◆ Available records ◆
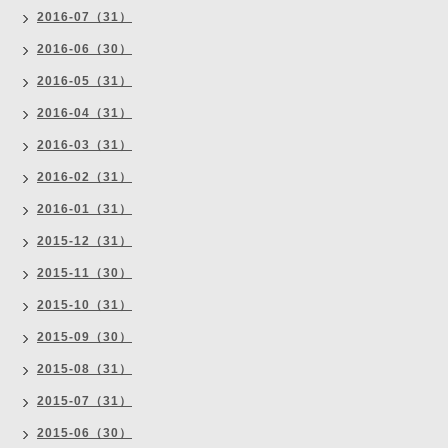
2016-07（31）
2016-06（30）
2016-05（31）
2016-04（31）
2016-03（31）
2016-02（31）
2016-01（31）
2015-12（31）
2015-11（30）
2015-10（31）
2015-09（30）
2015-08（31）
2015-07（31）
2015-06（30）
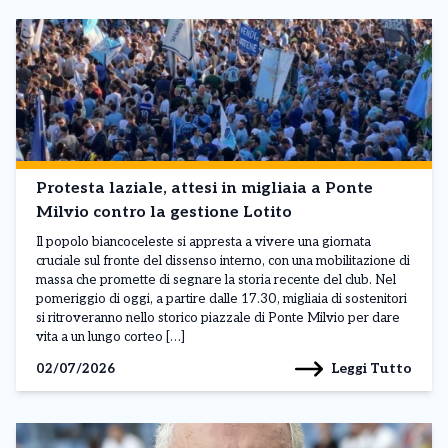
Protesta laziale, attesi in migliaia a Ponte
Milvio contro la gestione Lotito
Il popolo biancoceleste si appresta a vivere una giornata
cruciale sul fronte del dissenso interno, con una mobilitazione di
massa che promette di segnare la storia recente del club. Nel
pomeriggio di oggi, a partire dalle 17.30, migliaia di sostenitori
si ritroveranno nello storico piazzale di Ponte Milvio per dare
vita a un lungo corteo […]
Leggi Tutto
02/07/2026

◆ Written task ◆
Quote only what lies between the first line of the records and the line containing "Milvio contro la gestione Lotito", please, including both lines and excluding images.

◆ Completed task ◆
2016-07（31）
2016-06（30）
2016-05（31）
2016-04（31）
2016-03（31）
2016-02（31）
2016-01（31）
2015-12（31）
2015-11（30）
2015-10（31）
2015-09（30）
2015-08（31）
2015-07（31）
2015-06（30）
Protesta laziale, attesi in migliaia a Ponte
Milvio contro la gestione Lotito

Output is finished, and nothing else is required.